If you’re a self-published author, chances are you have heard about Author Marketing Club and its premium and as well free membership. Author Marketing Club was founded by Jim Kukral and helps authors with book description and founding Amazon top reviewers for your book(s). The description enchantment tool is a feature that enables you orange fonts, bold and italics also numbered lists. The Amazon reviewer grabber tool is an algorithm, updated directly by Amazon, so that one can see all the latest emails addresses, blogs, reviewers’ names etc.
The review tool by itself is very cool – when you grab all the Amazon reviewers you can save the file as an excel sheet. There are five columns in that document – the reviewer’s name, email address, website or bog, the reviewers’ ranking, number of reviews left, the particular ranking for the selected book and the book’s sales page. It is cool because you note those reviewers that tend to leave higher reviews. As Jim Kukral said “you always approach people who leave good reviews”. There are different opinions about the review rankings but I think 3 is not a bad number though by applying to various book advertisers like BookBub, ENT (eReaders News Today) or Kindle Books and Tips, they want the average number to be at least above 4 stars.
I am one of those reviewers myself that don’t give writers 5 stars so easily. Of course, I never left one star review but I choose carefully the books I read. For example – Hugh Howey’s Wool. I gave it 2 stars. Are you shocked? I didn’t like the ending and felt a bitter taste in my mouth. Luckily, the whole first book was short so I didn’t lose time.

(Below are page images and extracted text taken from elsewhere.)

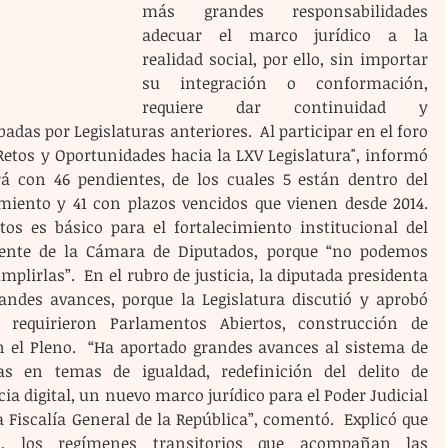
más grandes responsabilidades 
adecuar el marco jurídico a la 
realidad social, por ello, sin importar 
su integración o conformación, 
requiere dar continuidad y 
das por Legislaturas anteriores.  Al participar en el foro 
Retos y Oportunidades hacia la LXV Legislatura", informó 
rá con 46 pendientes, de los cuales 5 están dentro del 
iento y 41 con plazos vencidos que vienen desde 2014.  
s es básico para el fortalecimiento institucional del 
mente de la Cámara de Diputados, porque “no podemos 
plirlas”.  En el rubro de justicia, la diputada presidenta 
ndes avances, porque la Legislatura discutió y aprobó 
requirieron Parlamentos Abiertos, construcción de 
 el Pleno.  “Ha aportado grandes avances al sistema de 
s en temas de igualdad, redefinición del delito de 
ia digital, un nuevo marco jurídico para el Poder Judicial 
a Fiscalía General de la República”, comentó.  Explicó que 
es, los regímenes transitorios que acompañan las 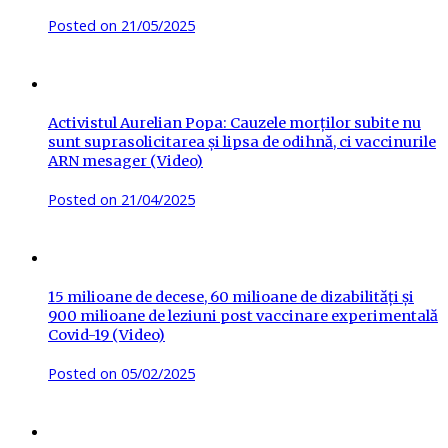
Posted on
21/05/2025
Activistul Aurelian Popa: Cauzele morților subite nu
sunt suprasolicitarea și lipsa de odihnă, ci vaccinurile
ARN mesager (Video)
Posted on
21/04/2025
15 milioane de decese, 60 milioane de dizabilități și
900 milioane de leziuni post vaccinare experimentală
Covid-19 (Video)
Posted on
05/02/2025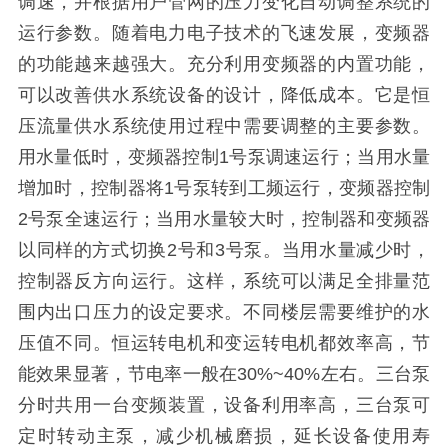
调速，并根据用户管网的压力变化自动调整系统的
运行参数。随着电力电子技术的飞速发展，变频器
的功能越来越强大。充分利用变频器的内置功能，
可以改善供水系统设备的设计，降低成本。它是恒
压流量供水系统使用过程中需要调整的主要参数。
用水量低时，变频器控制1号泵调速运行；当用水量
增加时，控制器将1号泵转到工频运行，变频器控制
2号泵全速运行；当用水量较大时，控制器和变频器
以同样的方式切换2号和3号泵。当用水量减少时，
控制器反方向运行。这样，系统可以满足全排量范
围内出口压力的设定要求。不同楼层需要维护的水
压值不同。恒运转电机和变运转电机都效率高，节
能效果显著，节电率一般在30%~40%左右。三台泵
分时共用一台变频装置，设备利用率高，三台泵可
定时转动主泵，减少机械磨损，延长设备使用寿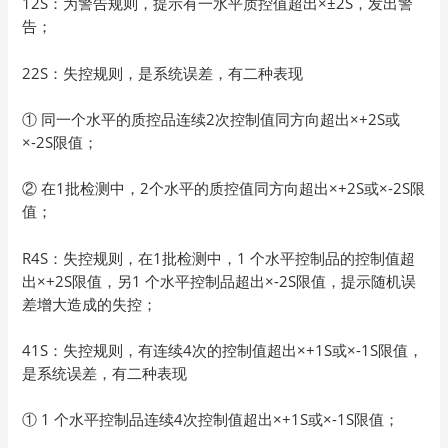
12S：为警告规则，提示有一水平质控值超出×±2S，发出警
告；
22S：失控规则，是系统误差，有二种表现
① 同一个水平的质控品连续2次控制值同方向超出×+2S或
×-2S限值；
② 在1批检测中，2个水平的质控值同方向超出×+2S或×-2S限
值；
R4S：失控规则，在1批检测中，1 个水平控制品的控制值超
出×+2S限值，另1 个水平控制品超出×-2S限值，提示随机误
差增大造成的失控；
41S：失控规则，有连续4次的控制值超出×+1S或×-1S限值，
是系统误差，有二种表现
① 1 个水平控制品连续4次控制值超出×+1S或×-1S限值；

Now back on ACM. Other good thing is the ACM academy. I watched Sell Your First 100 copies with Bryan Cohen and it was a nice course. I learned some things, other already knew but I feel it was worth the time. In AMC there are also webinars with various guest on different topics. For example, Michelle Campbell talks about Goodreads – the platform responsible partly for the success of 50 Shades of Gray; Gary Vaynerchuk about using social media to sell books. etc. Be alert that those videos have been shot a few years ago and in publishing, especially self-publishing things change sometimes overnight. Gary is a unique character and my humble opinion, what he suggests about social media is in the sphere of 20/80 (in your 80 % of efforts, you’ll get only 20% turn back or even less). My advice is don’t lose more than half an hour during the day in social media and spend that time in your non-productive time. In my experience, social media doesn’t sell books, what really sells is email marketing when done correctly. That’s the reason why BookBub and Buck Books are the best places for book marketing. They both have huge mailing lists with highly engaged subscribers who are anticipating the next email with book recommendations.
A good thing is that Author Marketing Club is not a place only for authors to hang out – readers also benefit from authors who submit their links with free books. You must be a member but not necessarily a premium one to submit your free book. The free submission widget enables you to send your free book to 10-20 free or bargain book sites. If you are a prime member, you can submit your 99 cents book on Friday and promote your book every Sunday but for the latter option it must have at least 10 reviews. Now, when I write this post, my novella has already 9 and if you can help me gain one more review, I’ll be very grateful to you.
In Author Marketing Club there is also the Friday AMC buzz but it didn’t work for me and honestly, I doubt it works for anyone. A group of people shares retweets including the link for the retailer’s page, catchy phrases, hashtags etc. I had several retweets for my own book but that was all, no sales of course from that tactic. Lesson? Stick to the 80/20 activities or I will phrase Sean Platt and Johnny B. Truant – use 90% strategies and only 10% tactics.
[bctt tweet=”Strategies outlive tactics. Period. “]
In AMC there is also a video called “7 tactics to try when nothing helps you to sell your book(s).
You can also get a nice widget with your books’ sales page on the different platforms – Amazon, Kobo, B&N, Apple iBooks, etc.
Conclusion: though AMC is nice, an author can skip its services without hesitation. Pitching Amazon reviewers takes time and the reality is that only 5-10% in the best case, will respond to your call. I found a better strategy or rather I should say a tactic to get engaged reviewers. The book enhancement tool is also unnecessary when one can get the html code even by using wordpress. It’s very easy – you type the description, make the bold fonts, italics, the orange color and click on text – and it displays the html code.
Thankfully, I subscribed only for one month membership and saved some bucks. Of course, you may love AMC especially when you’re not short on money. I am glad I tried AMC but for now I won’t use it further in the (future).
Note! If you are not satisfied with its services, there si a money back guarantee. For the monthly subscription, it’s till the seventh day, for the monthly – 30 days.
Update – though my premium membership has expired, I am still able to use the paid services which is cool (so far).
Have you tried Author Marketing Club if you are an author?
For readers, how do you learn about books from new authors?